Barring a major payroll increase, the Chicago White Sox can probably afford only two of the three in 2011.
Of the group, Buehrle is the only one currently under the team’s control. He is scheduled to earn $14 million next year, in the final season of his current contract.
Buehrle, 31, is one of the most popular figures in recent White Sox history, and he has a full no-trade clause. If traded, he is guaranteed a $15 million salary for 2012. Each of those factors would make it difficult for general manager Kenny Williams to move the ace left-hander.
And to be clear, there are no indications the White Sox are shopping Buehrle.
But Williams wants desperately to upgrade his lineup with a powerful left-handed bat.
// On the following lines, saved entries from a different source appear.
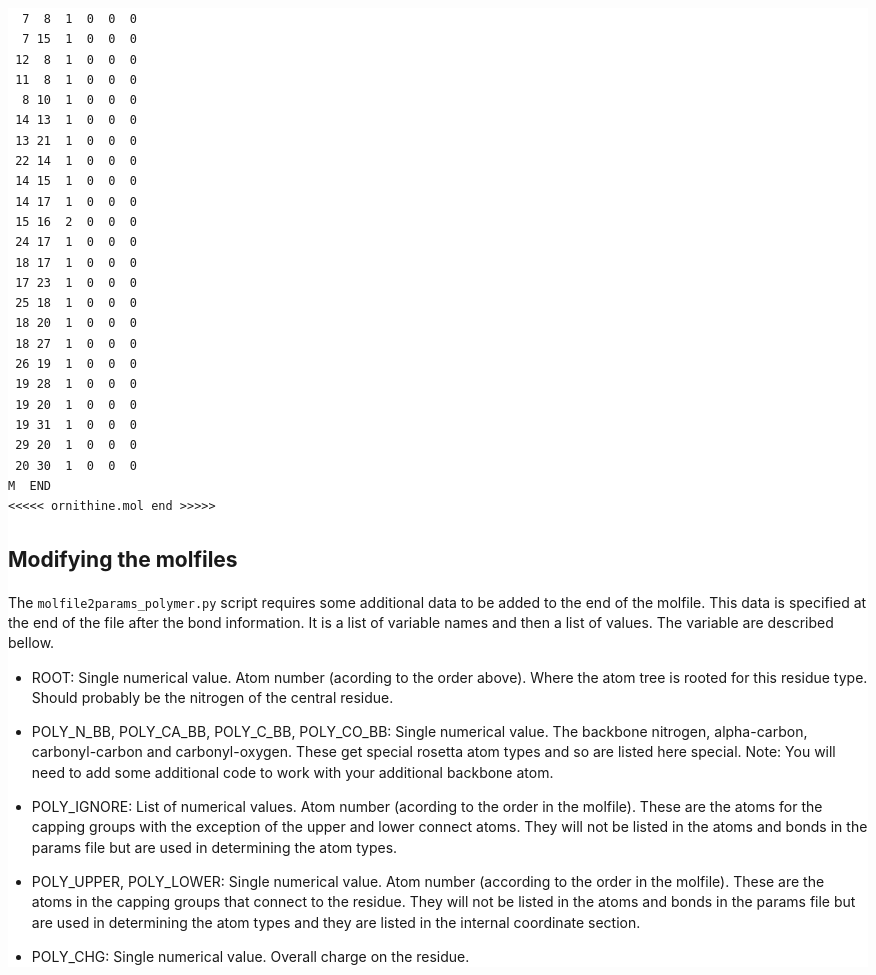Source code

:       7  8  1  0  0  0
      7 15  1  0  0  0
     12  8  1  0  0  0
     11  8  1  0  0  0
      8 10  1  0  0  0
     14 13  1  0  0  0
     13 21  1  0  0  0
     22 14  1  0  0  0
     14 15  1  0  0  0
     14 17  1  0  0  0
     15 16  2  0  0  0
     24 17  1  0  0  0
     18 17  1  0  0  0
     17 23  1  0  0  0
     25 18  1  0  0  0
     18 20  1  0  0  0
     18 27  1  0  0  0
     26 19  1  0  0  0
     19 28  1  0  0  0
     19 20  1  0  0  0
     19 31  1  0  0  0
     29 20  1  0  0  0
     20 30  1  0  0  0
    M  END
    <<<<< ornithine.mol end >>>>>

Modifying the molfiles
----------------------
The `molfile2params_polymer.py` script requires some additional data to be added 
to the end of the molfile. This data is specified at the end of the file after 
the bond information. It is a list of variable names and then a list of values. 
The variable are described bellow. 

* ROOT: Single numerical value. Atom number (acording to the order above). 
  Where the atom tree is rooted for this residue type. Should probably be the 
  nitrogen of the central residue.

* POLY_N_BB, POLY_CA_BB, POLY_C_BB, POLY_CO_BB: Single numerical value. The 
  backbone nitrogen, alpha-carbon, carbonyl-carbon and carbonyl-oxygen. These 
  get special rosetta atom types and so are listed here special. Note: You will 
  need to add some additional code to work with your additional backbone atom.

* POLY_IGNORE: List of numerical values.  Atom number (acording to the order in 
  the molfile). These are the atoms for the capping groups with the exception of 
  the upper and lower connect atoms. They will not be listed in the atoms and 
  bonds in the params file but are used in determining the atom types.

* POLY_UPPER, POLY_LOWER: Single numerical value. Atom number (according to the 
  order in the molfile). These are the atoms in the capping groups that connect 
  to the residue. They will not be listed in the atoms and bonds in the params 
  file but are used in determining the atom types and they are listed in the 
  internal coordinate section.

* POLY_CHG: Single numerical value. Overall charge on the residue. 
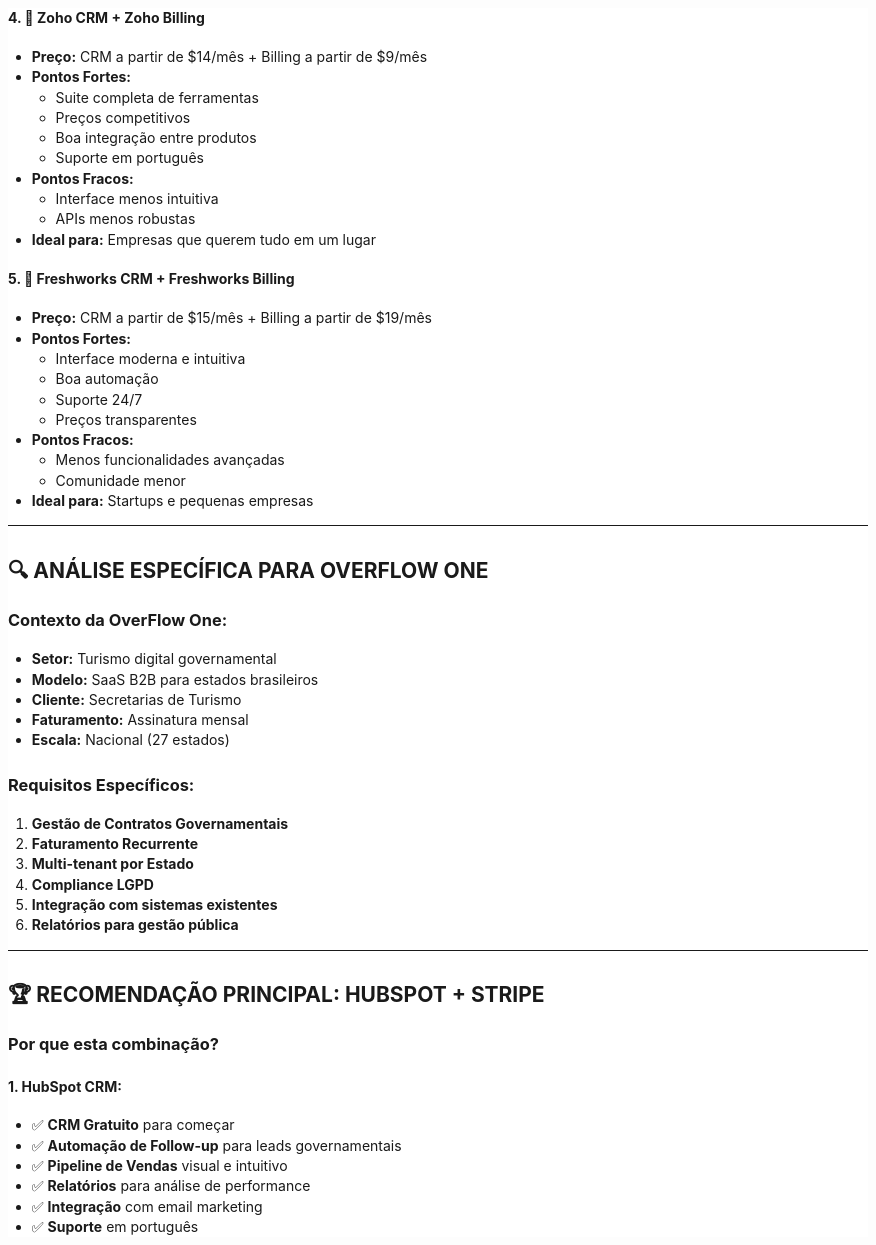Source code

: #### **4. 🏅 Zoho CRM + Zoho Billing**
- **Preço:** CRM a partir de $14/mês + Billing a partir de $9/mês
- **Pontos Fortes:**
  - Suite completa de ferramentas
  - Preços competitivos
  - Boa integração entre produtos
  - Suporte em português
- **Pontos Fracos:**
  - Interface menos intuitiva
  - APIs menos robustas
- **Ideal para:** Empresas que querem tudo em um lugar

#### **5. 🏅 Freshworks CRM + Freshworks Billing**
- **Preço:** CRM a partir de $15/mês + Billing a partir de $19/mês
- **Pontos Fortes:**
  - Interface moderna e intuitiva
  - Boa automação
  - Suporte 24/7
  - Preços transparentes
- **Pontos Fracos:**
  - Menos funcionalidades avançadas
  - Comunidade menor
- **Ideal para:** Startups e pequenas empresas

---

## 🔍 **ANÁLISE ESPECÍFICA PARA OVERFLOW ONE**

### **Contexto da OverFlow One:**
- **Setor:** Turismo digital governamental
- **Modelo:** SaaS B2B para estados brasileiros
- **Cliente:** Secretarias de Turismo
- **Faturamento:** Assinatura mensal
- **Escala:** Nacional (27 estados)

### **Requisitos Específicos:**
1. **Gestão de Contratos Governamentais**
2. **Faturamento Recurrente**
3. **Multi-tenant por Estado**
4. **Compliance LGPD**
5. **Integração com sistemas existentes**
6. **Relatórios para gestão pública**

---

## 🏆 **RECOMENDAÇÃO PRINCIPAL: HUBSPOT + STRIPE**

### **Por que esta combinação?**

#### **1. HubSpot CRM:**
- ✅ **CRM Gratuito** para começar
- ✅ **Automação de Follow-up** para leads governamentais
- ✅ **Pipeline de Vendas** visual e intuitivo
- ✅ **Relatórios** para análise de performance
- ✅ **Integração** com email marketing
- ✅ **Suporte** em português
He is known to have interest in Dunn. And if Williams signs him to fill that role, then the GM may need to choose between two uncomfortable options – trading Buehrle or letting Konerko sign elsewhere as a free agent.
According to salary data at Cot’s Baseball Contracts, the White Sox have already committed $82.575 million to 13 players for next year. Last year, their payroll was a little north of $100 million.
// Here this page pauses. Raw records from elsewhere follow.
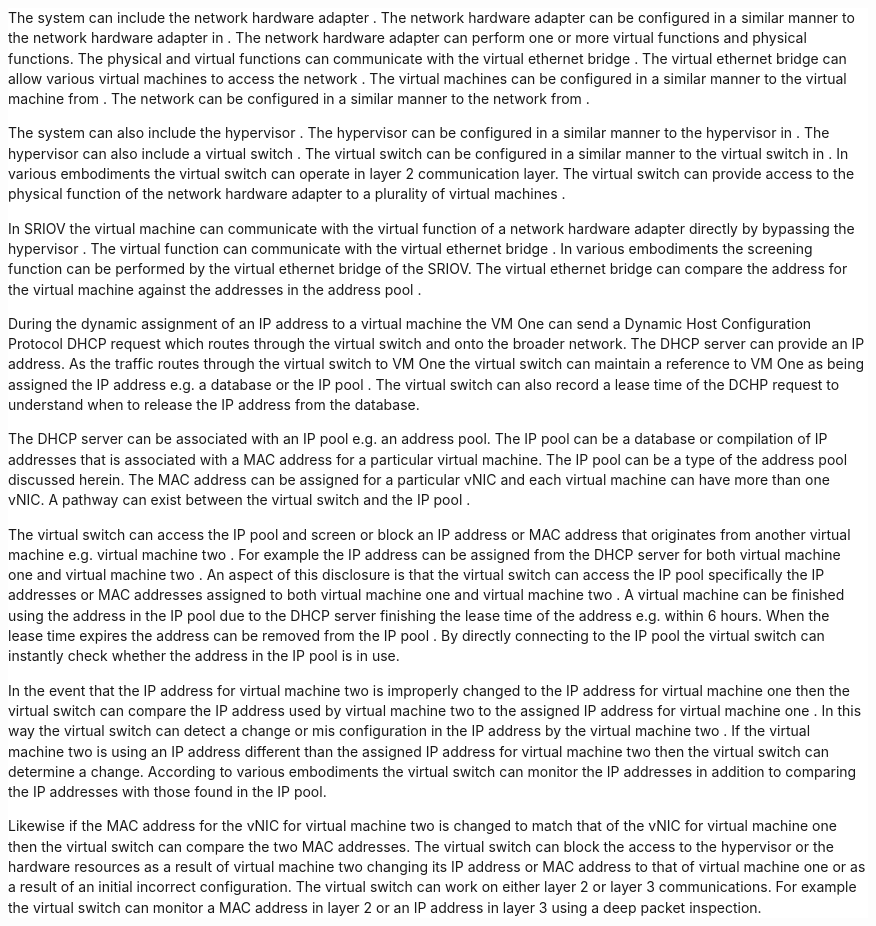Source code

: The system can include the network hardware adapter . The network hardware adapter can be configured in a similar manner to the network hardware adapter in . The network hardware adapter can perform one or more virtual functions and physical functions. The physical and virtual functions can communicate with the virtual ethernet bridge . The virtual ethernet bridge can allow various virtual machines to access the network . The virtual machines can be configured in a similar manner to the virtual machine from . The network can be configured in a similar manner to the network from .

The system can also include the hypervisor . The hypervisor can be configured in a similar manner to the hypervisor in . The hypervisor can also include a virtual switch . The virtual switch can be configured in a similar manner to the virtual switch in . In various embodiments the virtual switch can operate in layer 2 communication layer. The virtual switch can provide access to the physical function of the network hardware adapter to a plurality of virtual machines .

In SRIOV the virtual machine can communicate with the virtual function of a network hardware adapter directly by bypassing the hypervisor . The virtual function can communicate with the virtual ethernet bridge . In various embodiments the screening function can be performed by the virtual ethernet bridge of the SRIOV. The virtual ethernet bridge can compare the address for the virtual machine against the addresses in the address pool .

During the dynamic assignment of an IP address to a virtual machine the VM One can send a Dynamic Host Configuration Protocol DHCP request which routes through the virtual switch and onto the broader network. The DHCP server can provide an IP address. As the traffic routes through the virtual switch to VM One the virtual switch can maintain a reference to VM One as being assigned the IP address e.g. a database or the IP pool . The virtual switch can also record a lease time of the DCHP request to understand when to release the IP address from the database.

The DHCP server can be associated with an IP pool e.g. an address pool. The IP pool can be a database or compilation of IP addresses that is associated with a MAC address for a particular virtual machine. The IP pool can be a type of the address pool discussed herein. The MAC address can be assigned for a particular vNIC and each virtual machine can have more than one vNIC. A pathway can exist between the virtual switch and the IP pool .

The virtual switch can access the IP pool and screen or block an IP address or MAC address that originates from another virtual machine e.g. virtual machine two . For example the IP address can be assigned from the DHCP server for both virtual machine one and virtual machine two . An aspect of this disclosure is that the virtual switch can access the IP pool specifically the IP addresses or MAC addresses assigned to both virtual machine one and virtual machine two . A virtual machine can be finished using the address in the IP pool due to the DHCP server finishing the lease time of the address e.g. within 6 hours. When the lease time expires the address can be removed from the IP pool . By directly connecting to the IP pool the virtual switch can instantly check whether the address in the IP pool is in use.

In the event that the IP address for virtual machine two is improperly changed to the IP address for virtual machine one then the virtual switch can compare the IP address used by virtual machine two to the assigned IP address for virtual machine one . In this way the virtual switch can detect a change or mis configuration in the IP address by the virtual machine two . If the virtual machine two is using an IP address different than the assigned IP address for virtual machine two then the virtual switch can determine a change. According to various embodiments the virtual switch can monitor the IP addresses in addition to comparing the IP addresses with those found in the IP pool.

Likewise if the MAC address for the vNIC for virtual machine two is changed to match that of the vNIC for virtual machine one then the virtual switch can compare the two MAC addresses. The virtual switch can block the access to the hypervisor or the hardware resources as a result of virtual machine two changing its IP address or MAC address to that of virtual machine one or as a result of an initial incorrect configuration. The virtual switch can work on either layer 2 or layer 3 communications. For example the virtual switch can monitor a MAC address in layer 2 or an IP address in layer 3 using a deep packet inspection.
Add John Danks and Carlos Quentin, both eligible for salary arbitration, and the number jumps to more than $93 million with 10 roster spots to fill.
And it’s likely that both Dunn and Konerko will earn at least $10 million in 2011.
Therefore, it’s virtually impossible for the White Sox to sign both players and maintain their current payroll without dealing away a big contract. And with Jake Peavy recovering from surgery, Buehrle is their most tradable big-money player.
Such a move would be unpopular with South Side fans. Buehrle and Konerko are among the last remaining links to the 2005 World Series championship club. A.J. Pierzynski, the catcher from that team, is also a free agent.